The idea that the way that television is produced makes intensive scene study obsolete is a fatuous one. The fact is, when you show up for your TV show shoot, you bring whatever readiness to go the distance that you have in with you, and nothing more. There is a persistent fantasy that when opportunity knocks, the actor, through a combination of talent and determination, will rise to the challenge and somehow deliver something extraordinary, something memorable, because, after all, they picked him, the TV people did, and they must know, so that must mean he's "got it", whatever "it" is.
Sadly, no.
The ability to move quickly to the essence of what is transpiring in a scene, an essence which is never explicit in the text the actor is given to speak, and to work from that essence, is something that is acquired through lengthy study, hard work, and bumping one's head against one's own misconceptions. It is the result of a change in how people and situations are viewed, and an understanding of the way incidents matter to the characters involved. The scales have fallen from the eyes of such an actor, but this is not easily purchased. Anyone who promises a quick and easy way to achieve great acting is probably going to offer you a set of Ginsu knives if you act now.
Consider the fact that actors such as Paul Newman, Meryl Streep, Sigourney Weaver, Paul Giamatti, Frances McDormand and Patricia Clarkson all attended the Yale School of Drama, a three year conversatory program that trained them to act in plays. All went on to have stellar careers in Hollywood, some of which are still in progress. They are all enormously gifted actors, and probably would have found a way to flourish no matter what path they took, but I am sure that many of them would say that their training at the Drama School was excellent preparation for what came after. It is the experience of having taken acting classes with master teachers, and of working on countless productions, examining roles in depth and taking time to develop them across substantial rehearsal processes, that prepared them to work quickly, intuitive, incisively when the situation called for it.

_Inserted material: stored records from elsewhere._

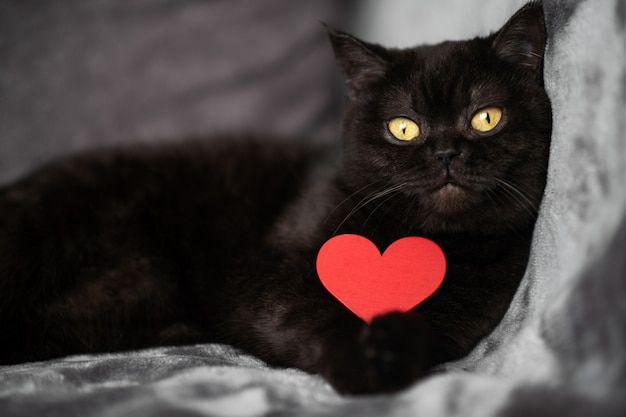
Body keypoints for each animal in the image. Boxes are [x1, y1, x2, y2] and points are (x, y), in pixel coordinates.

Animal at [0, 2, 544, 394]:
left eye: (486, 118)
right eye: (403, 128)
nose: (447, 152)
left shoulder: (459, 318)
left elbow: (423, 331)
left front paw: (390, 354)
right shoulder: (271, 283)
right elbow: (315, 318)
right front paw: (360, 367)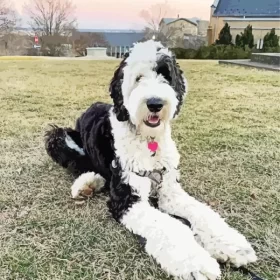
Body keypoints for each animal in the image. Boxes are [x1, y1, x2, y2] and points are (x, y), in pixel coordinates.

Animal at [44, 40, 258, 280]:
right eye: (138, 78)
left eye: (166, 75)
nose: (155, 103)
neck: (149, 141)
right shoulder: (127, 198)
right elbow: (170, 226)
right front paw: (195, 262)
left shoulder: (170, 190)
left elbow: (202, 211)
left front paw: (232, 244)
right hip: (58, 136)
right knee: (79, 164)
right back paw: (87, 184)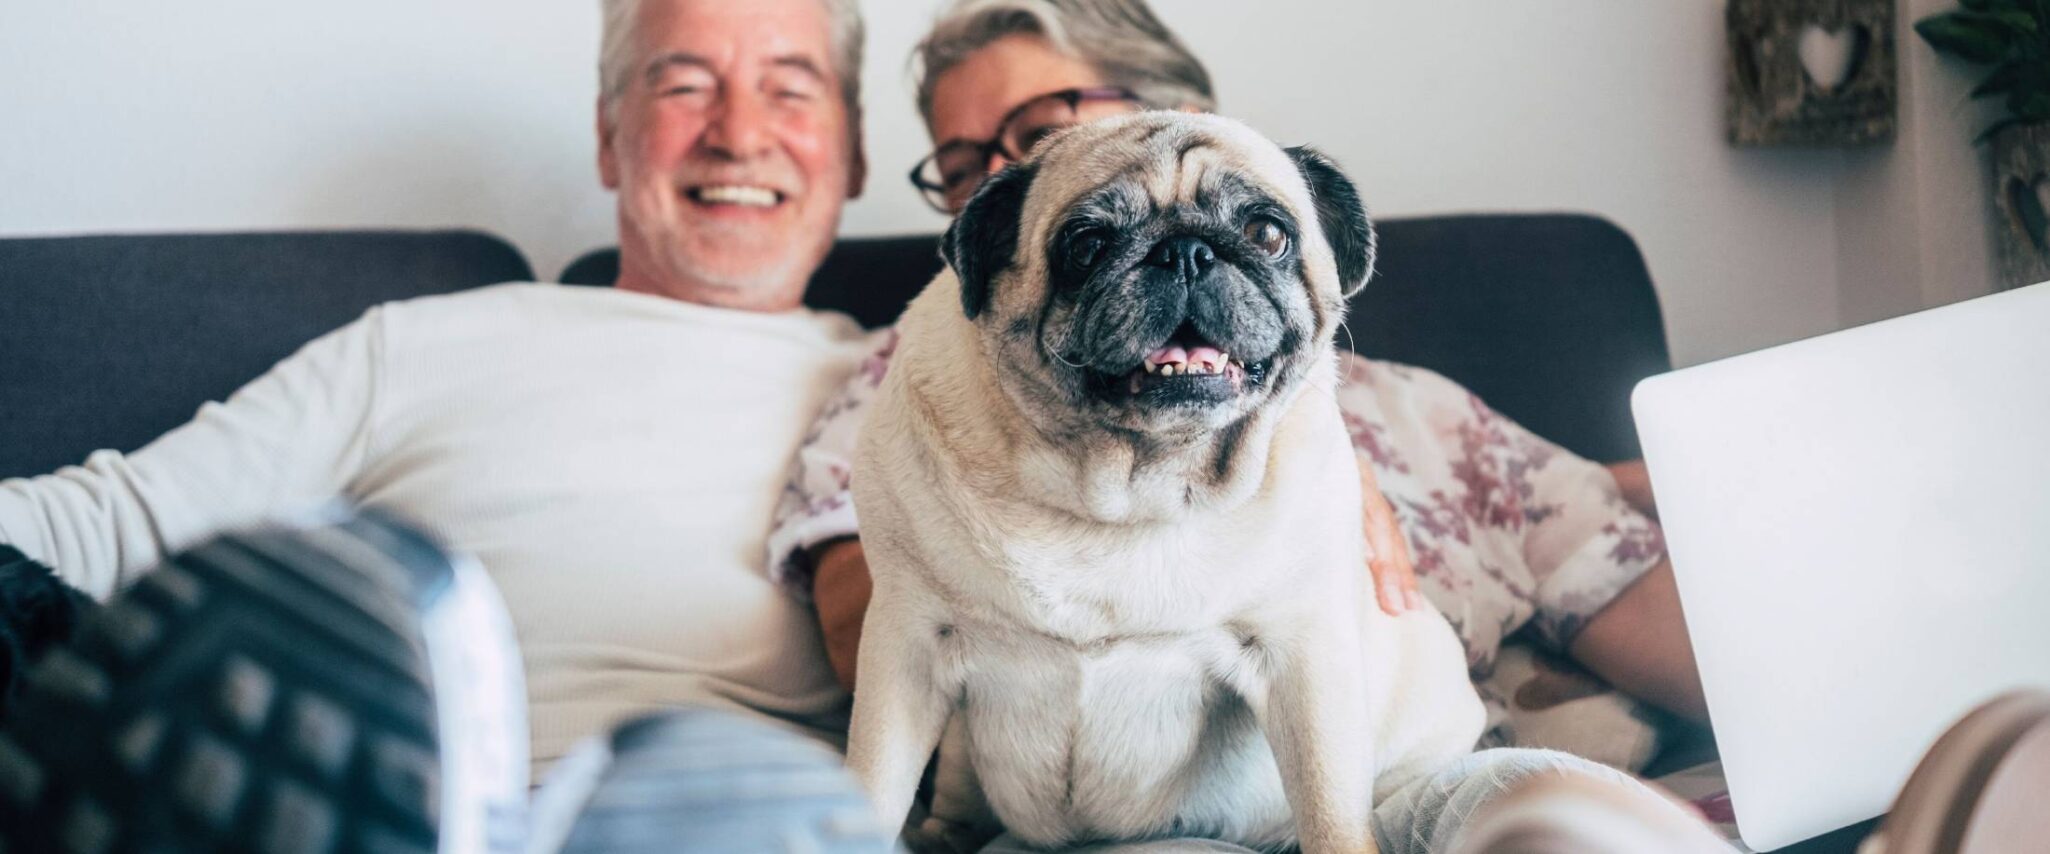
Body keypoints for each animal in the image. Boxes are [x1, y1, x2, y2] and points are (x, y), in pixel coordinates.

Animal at [840, 114, 1484, 851]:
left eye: (1267, 233)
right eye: (1086, 246)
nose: (1186, 252)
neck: (1126, 487)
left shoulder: (1305, 660)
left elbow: (1329, 808)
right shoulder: (907, 648)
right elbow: (873, 780)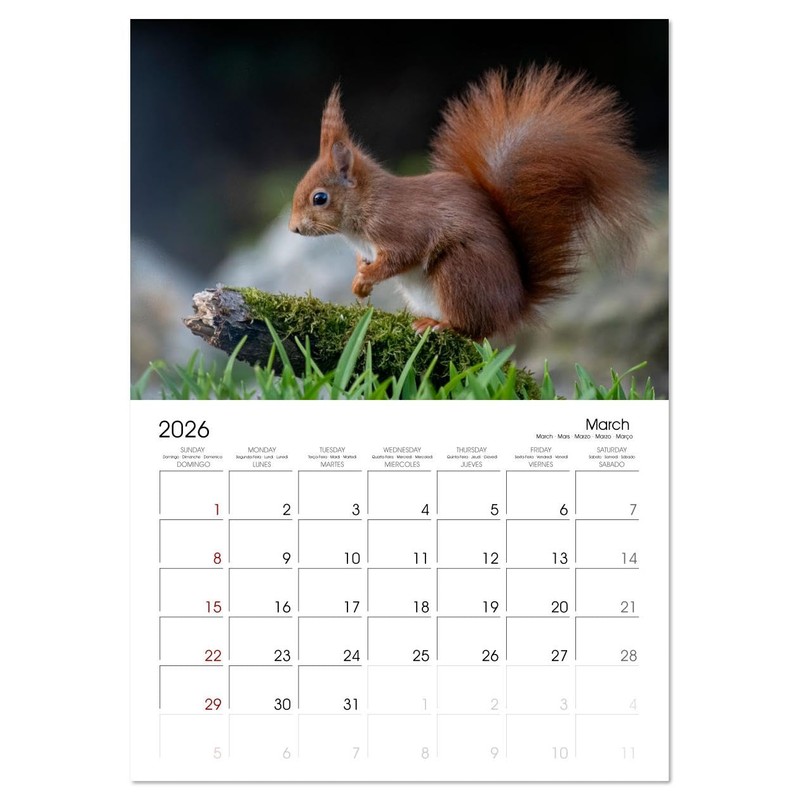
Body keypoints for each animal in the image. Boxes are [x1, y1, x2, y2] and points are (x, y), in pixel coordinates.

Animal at [289, 65, 649, 340]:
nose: (293, 229)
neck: (366, 209)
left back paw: (438, 325)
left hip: (459, 272)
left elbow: (400, 257)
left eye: (319, 198)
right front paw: (360, 282)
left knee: (472, 329)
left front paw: (366, 278)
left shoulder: (401, 226)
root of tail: (512, 309)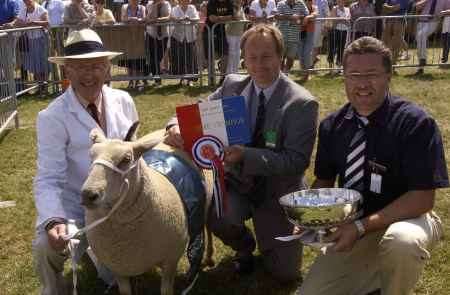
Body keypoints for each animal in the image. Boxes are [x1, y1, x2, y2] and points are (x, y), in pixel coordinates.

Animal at [81, 128, 214, 295]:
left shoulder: (170, 260)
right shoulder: (117, 267)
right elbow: (125, 291)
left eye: (126, 159)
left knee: (208, 227)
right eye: (91, 156)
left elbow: (166, 290)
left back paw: (209, 257)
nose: (88, 195)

Can you imagine someone saying that since they were only going to play jazz improvisation on the piano, they were not going to learn to read music or to learn to play any previously composed music? The ability to improvise and work spontaneously comes from an intimate familarity with the medium in question, that comes in turn from lengthy exposure to the patterns that recur in various forms again and again. The only way out is through, a wise person once said. Wanting to be able meet the challenge of working spontaneously on a quick timetable without putting in the time to learn to work well under less strained circumstances is wanting a way out without going through. And except for those very few, freakishly talented exceptions, that isn't going to happen. All the other people showing up for the call you are going to have been to the same Acting for the Camera classes you have. The question is, what else have you got?